The claim has, however, been strongly disputed by Israeli historian Efraim Karsh. In an article in Middle East Quarterly, he alleged that "extensive quotations from the reports of all three Jewish participants [at the meetings] do not support Shlaim's account...the report of Golda Meir (the most important Israeli participant and the person who allegedly clinched the deal with Abdullah) is conspicuously missing from Shlaim's book, despite his awareness of its existence".[6] According to Karsh, the meetings in question concerned "an agreement based on the imminent U.N. Partition Resolution, [in Meir's words] "to maintain law and order until the UN could establish a government in that area"; namely, a short-lived law enforcement operation to implement the UN Partition Resolution, not obstruct it".[6]
By 1948, the neighboring Arab states pressured Abdullah into joining them in an "all-Arab military intervention" against the newly created State of Israel, which he used to restore his prestige in the Arab world, which had grown suspicious of his relatively good relationship with Western and Jewish leaders.[4] Abdullah's role in this war became substantial. He saw himself as the "supreme commander of the Arab forces" and "persuaded the Arab League to appoint him" to this position.[7] His forces under their British commander Glubb Pasha did not approach the area set aside for the new Israel, though they clashed with the Yishuv forces around Jerusalem, intended to be the International Zone.
[edit] Assassination
On July 20, 1951, Abdullah, while visiting Al Aqsa Mosque in Jerusalem, was shot dead by Mustapha Shukri Usho, "a Palestinian from the Husseini clan."[4] On July 16, Riad Bey al-Solh, a former Prime Minister of Lebanon, had been assassinated in Amman, where rumors were circulating that Lebanon and Jordan were discussing a joint separate peace with Israel. The assassin passed through apparently heavy security. Abdullah was in Jerusalem to give a eulogy at the funeral and was shot while attending Friday prayers at the Dome of the Rock in the company of his grandson, Prince Hussein.[citation needed] The Palestinian gunman, motivated by fears that the old king would make a separate peace with Israel, fired three fatal bullets into the King's head and chest. Abdullah's grandson, Prince Hussein was at his side and was hit too. A medal that had been pinned to Hussein's chest at his grandfather's insistence deflected the bullet and saved his life.[citation needed]
The assassin was a 21-year-old tailor's apprentice Mustafa Ashu,[8] who according to Alec Kirkbride, the British Resident in Amman, was a "former terrorist".[9] Ten conspirators were accused of plotting the assassination and were brought to trial in Amman. The prosecution named Colonel Abdullah Tell, ex-Military Governor of Jerusalem, and Dr. Musa Abdullah Husseini as the chief plotters of "the most bastardly crime Jordan ever witnessed."[citation needed] The Jordanian prosecutor asserted that Col. Tell had given instructions that the killer, made to act alone, be slain at once thereafter to shield the instigators of the crime. Tell and Husseini fled to protection in Egypt and four local co-conspirators were sentenced to death in Amman. Jerusalem sources added that Col. Tell had been in close contact with the former "Grand Mufti of Jerusalem", Amin al-Husayni, and his adherents in Arab Palestine.

* _GIVEN DATA_:
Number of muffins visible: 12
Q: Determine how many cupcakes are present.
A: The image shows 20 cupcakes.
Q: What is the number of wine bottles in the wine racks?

* _PROBLEM TO WORK ON_:
Answer these questions from the passage on Abdullah:
1. Who was the British commander of Abdullah's forces?
2. On what date was Abdullah shot dead?
3. How many conspirators were brought to trial in Amman?
Rely only on the passage on Abdullah and not on the data.

* _EXERCISE OUTPUT_:
1. Glubb Pasha
2. July 20, 1951
3. Ten